(SOURCE DATA)

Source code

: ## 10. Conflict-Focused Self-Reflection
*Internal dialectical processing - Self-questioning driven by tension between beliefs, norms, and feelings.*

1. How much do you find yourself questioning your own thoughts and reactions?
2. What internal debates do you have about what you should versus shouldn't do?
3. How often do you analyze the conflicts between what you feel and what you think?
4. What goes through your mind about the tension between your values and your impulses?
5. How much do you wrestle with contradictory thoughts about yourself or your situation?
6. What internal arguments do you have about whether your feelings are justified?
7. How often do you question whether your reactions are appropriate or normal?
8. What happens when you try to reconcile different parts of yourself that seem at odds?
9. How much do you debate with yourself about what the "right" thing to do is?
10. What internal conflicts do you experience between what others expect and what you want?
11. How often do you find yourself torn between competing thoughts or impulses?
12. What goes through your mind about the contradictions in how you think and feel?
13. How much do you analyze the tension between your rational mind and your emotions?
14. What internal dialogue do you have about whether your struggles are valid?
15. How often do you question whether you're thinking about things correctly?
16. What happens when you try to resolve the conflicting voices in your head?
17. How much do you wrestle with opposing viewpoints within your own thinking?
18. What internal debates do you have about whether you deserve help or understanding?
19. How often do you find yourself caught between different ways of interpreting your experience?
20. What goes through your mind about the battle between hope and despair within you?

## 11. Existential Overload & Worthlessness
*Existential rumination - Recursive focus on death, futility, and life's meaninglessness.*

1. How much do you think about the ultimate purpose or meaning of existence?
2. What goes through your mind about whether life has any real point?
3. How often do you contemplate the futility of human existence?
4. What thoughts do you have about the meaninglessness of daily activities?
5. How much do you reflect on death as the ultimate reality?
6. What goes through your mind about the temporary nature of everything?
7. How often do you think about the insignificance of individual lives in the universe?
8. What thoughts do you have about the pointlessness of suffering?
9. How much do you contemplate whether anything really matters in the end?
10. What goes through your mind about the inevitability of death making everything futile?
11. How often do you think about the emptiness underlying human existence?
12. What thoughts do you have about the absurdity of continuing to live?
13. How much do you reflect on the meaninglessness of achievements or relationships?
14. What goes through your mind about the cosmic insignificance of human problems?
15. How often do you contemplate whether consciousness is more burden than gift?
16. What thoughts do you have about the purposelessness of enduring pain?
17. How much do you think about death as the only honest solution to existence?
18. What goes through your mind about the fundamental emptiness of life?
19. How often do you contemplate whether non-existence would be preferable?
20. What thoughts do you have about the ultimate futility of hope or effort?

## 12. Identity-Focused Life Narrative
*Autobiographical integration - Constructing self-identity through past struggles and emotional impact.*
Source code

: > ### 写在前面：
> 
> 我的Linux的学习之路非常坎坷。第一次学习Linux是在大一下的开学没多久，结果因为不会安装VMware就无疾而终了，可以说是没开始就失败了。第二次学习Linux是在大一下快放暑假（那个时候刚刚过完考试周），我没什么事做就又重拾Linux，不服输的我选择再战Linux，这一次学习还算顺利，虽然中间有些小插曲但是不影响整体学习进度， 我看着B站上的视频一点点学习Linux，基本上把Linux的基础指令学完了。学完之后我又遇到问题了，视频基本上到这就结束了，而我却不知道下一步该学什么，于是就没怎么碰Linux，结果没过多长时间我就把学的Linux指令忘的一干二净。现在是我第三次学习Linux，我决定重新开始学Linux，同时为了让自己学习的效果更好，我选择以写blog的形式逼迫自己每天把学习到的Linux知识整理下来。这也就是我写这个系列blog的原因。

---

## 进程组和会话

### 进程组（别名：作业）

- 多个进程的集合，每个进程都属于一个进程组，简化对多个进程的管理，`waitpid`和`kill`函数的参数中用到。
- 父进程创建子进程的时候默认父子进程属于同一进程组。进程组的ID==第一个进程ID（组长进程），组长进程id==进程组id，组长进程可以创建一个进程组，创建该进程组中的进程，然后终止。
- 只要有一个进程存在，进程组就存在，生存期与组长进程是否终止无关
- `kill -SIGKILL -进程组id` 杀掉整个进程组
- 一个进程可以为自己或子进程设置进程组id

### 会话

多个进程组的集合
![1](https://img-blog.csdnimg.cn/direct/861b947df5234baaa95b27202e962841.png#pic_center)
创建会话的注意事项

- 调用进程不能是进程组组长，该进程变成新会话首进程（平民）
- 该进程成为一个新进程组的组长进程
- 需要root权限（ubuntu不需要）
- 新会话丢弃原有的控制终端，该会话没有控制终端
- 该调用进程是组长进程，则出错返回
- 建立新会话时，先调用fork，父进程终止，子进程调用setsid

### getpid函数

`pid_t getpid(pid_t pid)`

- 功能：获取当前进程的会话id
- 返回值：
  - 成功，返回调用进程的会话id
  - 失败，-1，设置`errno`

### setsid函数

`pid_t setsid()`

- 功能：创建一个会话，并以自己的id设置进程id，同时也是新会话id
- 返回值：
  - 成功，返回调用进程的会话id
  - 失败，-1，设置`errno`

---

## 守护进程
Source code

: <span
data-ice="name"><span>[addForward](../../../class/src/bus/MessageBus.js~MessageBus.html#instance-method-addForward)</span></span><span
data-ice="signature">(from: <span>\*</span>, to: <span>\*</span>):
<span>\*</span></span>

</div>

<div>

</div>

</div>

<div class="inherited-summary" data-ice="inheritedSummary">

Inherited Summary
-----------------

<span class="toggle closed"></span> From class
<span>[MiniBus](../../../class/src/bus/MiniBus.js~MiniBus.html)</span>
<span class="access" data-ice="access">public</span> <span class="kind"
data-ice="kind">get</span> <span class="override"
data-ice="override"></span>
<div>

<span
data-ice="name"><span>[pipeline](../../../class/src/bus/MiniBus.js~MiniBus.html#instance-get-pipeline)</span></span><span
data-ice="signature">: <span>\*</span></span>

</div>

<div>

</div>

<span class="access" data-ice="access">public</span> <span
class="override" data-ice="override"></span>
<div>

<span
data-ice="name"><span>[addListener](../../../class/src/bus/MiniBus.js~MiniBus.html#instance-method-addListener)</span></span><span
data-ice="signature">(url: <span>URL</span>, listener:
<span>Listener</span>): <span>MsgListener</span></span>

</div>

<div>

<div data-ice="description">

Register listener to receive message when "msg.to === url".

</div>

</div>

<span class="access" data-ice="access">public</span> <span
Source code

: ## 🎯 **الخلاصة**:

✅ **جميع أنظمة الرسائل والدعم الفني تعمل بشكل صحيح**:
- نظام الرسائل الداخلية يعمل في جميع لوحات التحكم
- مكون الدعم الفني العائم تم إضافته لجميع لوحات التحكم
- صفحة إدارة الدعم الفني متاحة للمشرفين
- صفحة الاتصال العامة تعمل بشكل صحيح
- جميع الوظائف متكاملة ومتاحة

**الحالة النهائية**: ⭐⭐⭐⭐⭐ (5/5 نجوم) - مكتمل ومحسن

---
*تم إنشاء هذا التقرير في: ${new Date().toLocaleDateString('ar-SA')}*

(End SOURCE DATA)

--- PROBLEM STATEMENT ---
Pick out every line in the items above that contains the word "debates".

--- TASK SOLUTION ---
2. What internal debates do you have about what you should versus shouldn't do?
18. What internal debates do you have about whether you deserve help or understanding?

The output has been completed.